Exercício proposto 1 ▸ Transcreva na íntegra o texto sobre Pinto da Costa, sem alterar uma única palavra ou sinal de pontuação.

Texto apresentado ▸
# # # #
“Paguei muito mais do que isso, e se falta pagar alguma coisa não me diz respeito.” Pinto da Costa não falava de uma transferência futebolística. O ‘dragão’ respondia em público à mulher, que se queixou dele à comunicação social. A porta da casa das figuras públicas está cada vez mais escancarada
Os cheques eram do Barclays e do BPI e haviam ainda comprovativos de depósitos e transferências para a conta da sua filha. A ocasião era a de uma conferência de Imprensa, no auditório do estádio do Futebol Clube do Porto. Pinto da Costa, presidente polémico mas sempre discreto em relação à sua vida pessoal, justificava-se como se falasse de uma transacção de craques ou de um desaire futebolístico, depois do escândalo ter rebentado na Comunicação Social. Bateu ou não bateu em Filomena Morais? Paga ou não paga a pensão de alimentos à filha de ambos? Tinha tido ou não uma postura cordata durante a separação? Este episódio no ‘quartel’ dos ‘dragões’ integra uma saga iniciada nas páginas do jornal 'O Crime' – com uma reportagem sobre a vida amorosa e o património de Pinto da Costa – e seguiu para as do 'Expresso', semanário de referência que fez primeira página com a entrevista da ex-mulher.
# # # #
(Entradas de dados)
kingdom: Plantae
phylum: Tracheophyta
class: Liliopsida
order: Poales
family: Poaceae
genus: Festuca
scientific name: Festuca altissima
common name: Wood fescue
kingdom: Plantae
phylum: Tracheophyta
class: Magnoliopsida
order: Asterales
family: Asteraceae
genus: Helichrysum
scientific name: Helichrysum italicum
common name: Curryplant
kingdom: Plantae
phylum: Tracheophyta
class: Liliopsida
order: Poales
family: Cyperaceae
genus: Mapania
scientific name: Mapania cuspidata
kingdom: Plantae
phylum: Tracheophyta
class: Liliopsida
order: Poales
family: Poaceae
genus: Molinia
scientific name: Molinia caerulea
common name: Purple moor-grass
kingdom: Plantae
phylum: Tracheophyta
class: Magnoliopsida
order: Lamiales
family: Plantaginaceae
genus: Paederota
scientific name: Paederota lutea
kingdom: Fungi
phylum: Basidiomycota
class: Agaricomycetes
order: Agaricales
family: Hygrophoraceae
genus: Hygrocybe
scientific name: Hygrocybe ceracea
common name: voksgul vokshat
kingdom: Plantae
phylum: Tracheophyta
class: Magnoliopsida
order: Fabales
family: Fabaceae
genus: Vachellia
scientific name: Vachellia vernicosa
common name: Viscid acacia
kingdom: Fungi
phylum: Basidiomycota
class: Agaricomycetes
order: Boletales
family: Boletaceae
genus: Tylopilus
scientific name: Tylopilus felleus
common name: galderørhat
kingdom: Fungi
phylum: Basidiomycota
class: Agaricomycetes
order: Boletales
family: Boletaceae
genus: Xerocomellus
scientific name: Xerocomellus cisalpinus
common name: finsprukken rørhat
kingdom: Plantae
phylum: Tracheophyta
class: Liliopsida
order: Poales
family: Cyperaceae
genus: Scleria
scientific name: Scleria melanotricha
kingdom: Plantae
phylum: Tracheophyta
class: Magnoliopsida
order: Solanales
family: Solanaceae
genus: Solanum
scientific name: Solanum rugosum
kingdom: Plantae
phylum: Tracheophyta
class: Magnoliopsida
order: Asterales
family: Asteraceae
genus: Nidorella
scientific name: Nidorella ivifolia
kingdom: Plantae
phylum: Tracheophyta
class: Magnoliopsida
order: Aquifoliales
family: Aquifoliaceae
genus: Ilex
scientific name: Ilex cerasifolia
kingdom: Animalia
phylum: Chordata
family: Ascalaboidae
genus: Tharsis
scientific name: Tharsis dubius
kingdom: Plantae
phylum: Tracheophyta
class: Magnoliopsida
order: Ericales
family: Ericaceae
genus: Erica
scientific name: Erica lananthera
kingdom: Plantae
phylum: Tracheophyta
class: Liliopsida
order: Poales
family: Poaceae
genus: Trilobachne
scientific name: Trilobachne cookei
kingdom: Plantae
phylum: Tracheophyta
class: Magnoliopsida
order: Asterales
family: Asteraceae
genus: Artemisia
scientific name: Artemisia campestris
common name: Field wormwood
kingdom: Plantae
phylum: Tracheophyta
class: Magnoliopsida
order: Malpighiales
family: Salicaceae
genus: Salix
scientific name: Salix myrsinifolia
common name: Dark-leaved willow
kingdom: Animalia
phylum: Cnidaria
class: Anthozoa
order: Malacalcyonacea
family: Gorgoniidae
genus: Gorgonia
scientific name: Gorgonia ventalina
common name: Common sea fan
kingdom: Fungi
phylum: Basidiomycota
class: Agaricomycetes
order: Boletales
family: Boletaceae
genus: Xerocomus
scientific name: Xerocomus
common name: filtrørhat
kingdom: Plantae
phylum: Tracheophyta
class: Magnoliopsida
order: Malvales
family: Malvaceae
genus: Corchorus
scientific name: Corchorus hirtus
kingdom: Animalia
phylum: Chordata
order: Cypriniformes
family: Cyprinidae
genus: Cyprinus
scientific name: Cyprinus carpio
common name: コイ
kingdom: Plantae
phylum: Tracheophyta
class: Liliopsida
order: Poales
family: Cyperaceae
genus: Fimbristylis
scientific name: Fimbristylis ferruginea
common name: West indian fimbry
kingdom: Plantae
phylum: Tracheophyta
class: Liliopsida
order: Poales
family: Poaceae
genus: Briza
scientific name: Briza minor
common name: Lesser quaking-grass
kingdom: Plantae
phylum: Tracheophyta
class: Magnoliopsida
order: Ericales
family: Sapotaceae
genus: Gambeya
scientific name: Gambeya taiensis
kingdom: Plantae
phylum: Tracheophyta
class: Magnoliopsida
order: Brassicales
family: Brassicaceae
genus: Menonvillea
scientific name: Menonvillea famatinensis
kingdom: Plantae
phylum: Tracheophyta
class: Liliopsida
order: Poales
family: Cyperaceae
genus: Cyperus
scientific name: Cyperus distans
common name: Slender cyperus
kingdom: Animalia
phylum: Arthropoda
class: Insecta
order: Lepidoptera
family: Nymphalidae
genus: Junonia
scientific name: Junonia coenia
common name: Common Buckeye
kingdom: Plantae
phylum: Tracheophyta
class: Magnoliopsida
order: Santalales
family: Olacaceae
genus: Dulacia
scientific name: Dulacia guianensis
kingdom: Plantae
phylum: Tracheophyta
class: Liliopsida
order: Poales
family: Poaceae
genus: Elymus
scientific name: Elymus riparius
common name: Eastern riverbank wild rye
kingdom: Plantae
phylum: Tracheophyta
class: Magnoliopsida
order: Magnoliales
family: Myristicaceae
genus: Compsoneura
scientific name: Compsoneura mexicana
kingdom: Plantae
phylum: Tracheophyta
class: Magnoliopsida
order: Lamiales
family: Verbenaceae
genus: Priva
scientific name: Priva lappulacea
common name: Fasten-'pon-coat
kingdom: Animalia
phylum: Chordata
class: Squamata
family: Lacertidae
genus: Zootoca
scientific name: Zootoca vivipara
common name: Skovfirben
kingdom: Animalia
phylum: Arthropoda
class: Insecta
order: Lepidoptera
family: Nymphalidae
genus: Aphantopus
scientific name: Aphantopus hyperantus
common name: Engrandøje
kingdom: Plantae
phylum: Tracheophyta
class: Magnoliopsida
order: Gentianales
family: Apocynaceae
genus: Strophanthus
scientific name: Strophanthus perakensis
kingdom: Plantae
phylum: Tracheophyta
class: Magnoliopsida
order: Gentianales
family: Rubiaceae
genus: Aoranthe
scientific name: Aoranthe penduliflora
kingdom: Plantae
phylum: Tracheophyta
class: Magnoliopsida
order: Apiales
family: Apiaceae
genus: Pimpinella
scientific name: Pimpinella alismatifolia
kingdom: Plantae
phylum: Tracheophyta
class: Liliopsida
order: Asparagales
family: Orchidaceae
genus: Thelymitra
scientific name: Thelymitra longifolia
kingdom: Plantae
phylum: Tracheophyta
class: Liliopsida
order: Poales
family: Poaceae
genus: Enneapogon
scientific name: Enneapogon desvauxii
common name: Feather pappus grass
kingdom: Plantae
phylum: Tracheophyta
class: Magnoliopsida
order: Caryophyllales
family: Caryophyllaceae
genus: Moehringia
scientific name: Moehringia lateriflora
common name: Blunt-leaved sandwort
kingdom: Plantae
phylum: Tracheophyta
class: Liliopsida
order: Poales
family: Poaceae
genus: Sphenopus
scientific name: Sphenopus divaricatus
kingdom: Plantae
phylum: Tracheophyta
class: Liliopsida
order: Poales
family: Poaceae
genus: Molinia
# # # #
Exercício proposto 2 ▸ Reproduza fielmente, sem qualquer alteração, as linhas da listagem que vão desde a que contém "genus: Gorgonia" até à que contém "common name: filtrørhat", esta inclusive.

Resolução 1 ▸
“Paguei muito mais do que isso, e se falta pagar alguma coisa não me diz respeito.” Pinto da Costa não falava de uma transferência futebolística. O ‘dragão’ respondia em público à mulher, que se queixou dele à comunicação social. A porta da casa das figuras públicas está cada vez mais escancarada
Os cheques eram do Barclays e do BPI e haviam ainda comprovativos de depósitos e transferências para a conta da sua filha. A ocasião era a de uma conferência de Imprensa, no auditório do estádio do Futebol Clube do Porto. Pinto da Costa, presidente polémico mas sempre discreto em relação à sua vida pessoal, justificava-se como se falasse de uma transacção de craques ou de um desaire futebolístico, depois do escândalo ter rebentado na Comunicação Social. Bateu ou não bateu em Filomena Morais? Paga ou não paga a pensão de alimentos à filha de ambos? Tinha tido ou não uma postura cordata durante a separação? Este episódio no ‘quartel’ dos ‘dragões’ integra uma saga iniciada nas páginas do jornal 'O Crime' – com uma reportagem sobre a vida amorosa e o património de Pinto da Costa – e seguiu para as do 'Expresso', semanário de referência que fez primeira página com a entrevista da ex-mulher.

Resolução 2 ▸
genus: Gorgonia
scientific name: Gorgonia ventalina
common name: Common sea fan
kingdom: Fungi
phylum: Basidiomycota
class: Agaricomycetes
order: Boletales
family: Boletaceae
genus: Xerocomus
scientific name: Xerocomus
common name: filtrørhat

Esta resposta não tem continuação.